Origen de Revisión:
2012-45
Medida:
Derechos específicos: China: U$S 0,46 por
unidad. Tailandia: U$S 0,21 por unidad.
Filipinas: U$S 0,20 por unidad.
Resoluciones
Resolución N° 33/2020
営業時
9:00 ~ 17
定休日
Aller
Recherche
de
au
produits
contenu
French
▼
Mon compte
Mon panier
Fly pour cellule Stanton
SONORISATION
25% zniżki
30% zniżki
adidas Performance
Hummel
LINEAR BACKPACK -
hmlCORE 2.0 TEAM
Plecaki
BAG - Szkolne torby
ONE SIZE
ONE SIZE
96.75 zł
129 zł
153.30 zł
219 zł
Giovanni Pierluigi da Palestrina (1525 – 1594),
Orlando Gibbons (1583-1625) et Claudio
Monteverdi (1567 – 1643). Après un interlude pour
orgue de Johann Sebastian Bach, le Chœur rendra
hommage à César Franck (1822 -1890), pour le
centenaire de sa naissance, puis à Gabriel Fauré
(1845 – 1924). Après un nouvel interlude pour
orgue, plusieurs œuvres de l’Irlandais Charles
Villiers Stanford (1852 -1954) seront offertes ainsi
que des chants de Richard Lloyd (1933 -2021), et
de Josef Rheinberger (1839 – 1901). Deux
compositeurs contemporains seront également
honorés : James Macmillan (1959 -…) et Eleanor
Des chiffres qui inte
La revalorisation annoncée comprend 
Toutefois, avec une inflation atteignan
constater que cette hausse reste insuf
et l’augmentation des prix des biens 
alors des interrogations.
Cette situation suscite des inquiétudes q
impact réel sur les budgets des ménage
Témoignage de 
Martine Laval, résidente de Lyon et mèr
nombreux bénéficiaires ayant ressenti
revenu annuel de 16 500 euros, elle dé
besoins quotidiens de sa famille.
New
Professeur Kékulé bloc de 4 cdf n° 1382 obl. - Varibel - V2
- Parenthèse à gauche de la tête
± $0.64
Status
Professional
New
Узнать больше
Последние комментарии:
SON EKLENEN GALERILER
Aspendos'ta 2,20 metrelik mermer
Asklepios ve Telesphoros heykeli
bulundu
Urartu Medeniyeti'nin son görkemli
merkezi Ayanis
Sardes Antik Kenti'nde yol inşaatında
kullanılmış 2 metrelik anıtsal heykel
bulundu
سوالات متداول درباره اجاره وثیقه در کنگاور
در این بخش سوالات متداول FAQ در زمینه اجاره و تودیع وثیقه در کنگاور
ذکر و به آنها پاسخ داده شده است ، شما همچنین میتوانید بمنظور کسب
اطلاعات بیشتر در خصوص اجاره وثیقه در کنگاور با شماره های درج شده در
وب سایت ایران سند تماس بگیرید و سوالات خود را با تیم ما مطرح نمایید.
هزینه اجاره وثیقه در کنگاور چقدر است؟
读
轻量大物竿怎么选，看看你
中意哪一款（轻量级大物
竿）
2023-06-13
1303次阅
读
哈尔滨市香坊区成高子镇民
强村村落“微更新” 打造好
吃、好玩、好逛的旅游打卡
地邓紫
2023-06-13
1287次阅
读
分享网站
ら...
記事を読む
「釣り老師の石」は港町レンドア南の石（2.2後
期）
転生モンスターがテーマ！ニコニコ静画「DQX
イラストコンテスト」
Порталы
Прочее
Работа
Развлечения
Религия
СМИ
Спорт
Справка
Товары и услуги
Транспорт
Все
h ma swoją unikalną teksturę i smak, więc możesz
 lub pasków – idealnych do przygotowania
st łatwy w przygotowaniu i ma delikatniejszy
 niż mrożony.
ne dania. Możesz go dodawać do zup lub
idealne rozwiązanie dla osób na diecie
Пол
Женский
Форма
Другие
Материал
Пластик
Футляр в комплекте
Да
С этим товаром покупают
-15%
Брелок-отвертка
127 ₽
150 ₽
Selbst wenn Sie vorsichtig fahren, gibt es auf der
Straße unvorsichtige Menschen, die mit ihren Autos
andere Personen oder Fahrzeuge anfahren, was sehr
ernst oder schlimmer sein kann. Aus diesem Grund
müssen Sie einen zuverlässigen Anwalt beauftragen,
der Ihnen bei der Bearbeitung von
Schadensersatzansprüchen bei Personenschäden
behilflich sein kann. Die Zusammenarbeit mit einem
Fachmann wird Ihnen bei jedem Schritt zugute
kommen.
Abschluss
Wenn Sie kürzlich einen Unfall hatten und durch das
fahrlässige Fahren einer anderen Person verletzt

^^^^

_Work to be completed_
Line by line, retype the whole listing exactly.

_Response to this exercise_
Origen de Revisión:
2012-45
Medida:
Derechos específicos: China: U$S 0,46 por
unidad. Tailandia: U$S 0,21 por unidad.
Filipinas: U$S 0,20 por unidad.
Resoluciones
Resolución N° 33/2020
営業時
9:00 ~ 17
定休日
Aller
Recherche
de
au
produits
contenu
French
▼
Mon compte
Mon panier
Fly pour cellule Stanton
SONORISATION
25% zniżki
30% zniżki
adidas Performance
Hummel
LINEAR BACKPACK -
hmlCORE 2.0 TEAM
Plecaki
BAG - Szkolne torby
ONE SIZE
ONE SIZE
96.75 zł
129 zł
153.30 zł
219 zł
Giovanni Pierluigi da Palestrina (1525 – 1594),
Orlando Gibbons (1583-1625) et Claudio
Monteverdi (1567 – 1643). Après un interlude pour
orgue de Johann Sebastian Bach, le Chœur rendra
hommage à César Franck (1822 -1890), pour le
centenaire de sa naissance, puis à Gabriel Fauré
(1845 – 1924). Après un nouvel interlude pour
orgue, plusieurs œuvres de l’Irlandais Charles
Villiers Stanford (1852 -1954) seront offertes ainsi
que des chants de Richard Lloyd (1933 -2021), et
de Josef Rheinberger (1839 – 1901). Deux
compositeurs contemporains seront également
honorés : James Macmillan (1959 -…) et Eleanor
Des chiffres qui inte
La revalorisation annoncée comprend 
Toutefois, avec une inflation atteignan
constater que cette hausse reste insuf
et l’augmentation des prix des biens 
alors des interrogations.
Cette situation suscite des inquiétudes q
impact réel sur les budgets des ménage
Témoignage de 
Martine Laval, résidente de Lyon et mèr
nombreux bénéficiaires ayant ressenti
revenu annuel de 16 500 euros, elle dé
besoins quotidiens de sa famille.
New
Professeur Kékulé bloc de 4 cdf n° 1382 obl. - Varibel - V2
- Parenthèse à gauche de la tête
± $0.64
Status
Professional
New
Узнать больше
Последние комментарии:
SON EKLENEN GALERILER
Aspendos'ta 2,20 metrelik mermer
Asklepios ve Telesphoros heykeli
bulundu
Urartu Medeniyeti'nin son görkemli
merkezi Ayanis
Sardes Antik Kenti'nde yol inşaatında
kullanılmış 2 metrelik anıtsal heykel
bulundu
سوالات متداول درباره اجاره وثیقه در کنگاور
در این بخش سوالات متداول FAQ در زمینه اجاره و تودیع وثیقه در کنگاور
ذکر و به آنها پاسخ داده شده است ، شما همچنین میتوانید بمنظور کسب
اطلاعات بیشتر در خصوص اجاره وثیقه در کنگاور با شماره های درج شده در
وب سایت ایران سند تماس بگیرید و سوالات خود را با تیم ما مطرح نمایید.
هزینه اجاره وثیقه در کنگاور چقدر است؟
读
轻量大物竿怎么选，看看你
中意哪一款（轻量级大物
竿）
2023-06-13
1303次阅
读
哈尔滨市香坊区成高子镇民
强村村落“微更新” 打造好
吃、好玩、好逛的旅游打卡
地邓紫
2023-06-13
1287次阅
读
分享网站
ら...
記事を読む
「釣り老師の石」は港町レンドア南の石（2.2後
期）
転生モンスターがテーマ！ニコニコ静画「DQX
イラストコンテスト」
Порталы
Прочее
Работа
Развлечения
Религия
СМИ
Спорт
Справка
Товары и услуги
Транспорт
Все
h ma swoją unikalną teksturę i smak, więc możesz
 lub pasków – idealnych do przygotowania
st łatwy w przygotowaniu i ma delikatniejszy
 niż mrożony.
ne dania. Możesz go dodawać do zup lub
idealne rozwiązanie dla osób na diecie
Пол
Женский
Форма
Другие
Материал
Пластик
Футляр в комплекте
Да
С этим товаром покупают
-15%
Брелок-отвертка
127 ₽
150 ₽
Selbst wenn Sie vorsichtig fahren, gibt es auf der
Straße unvorsichtige Menschen, die mit ihren Autos
andere Personen oder Fahrzeuge anfahren, was sehr
ernst oder schlimmer sein kann. Aus diesem Grund
müssen Sie einen zuverlässigen Anwalt beauftragen,
der Ihnen bei der Bearbeitung von
Schadensersatzansprüchen bei Personenschäden
behilflich sein kann. Die Zusammenarbeit mit einem
Fachmann wird Ihnen bei jedem Schritt zugute
kommen.
Abschluss
Wenn Sie kürzlich einen Unfall hatten und durch das
fahrlässige Fahren einer anderen Person verletzt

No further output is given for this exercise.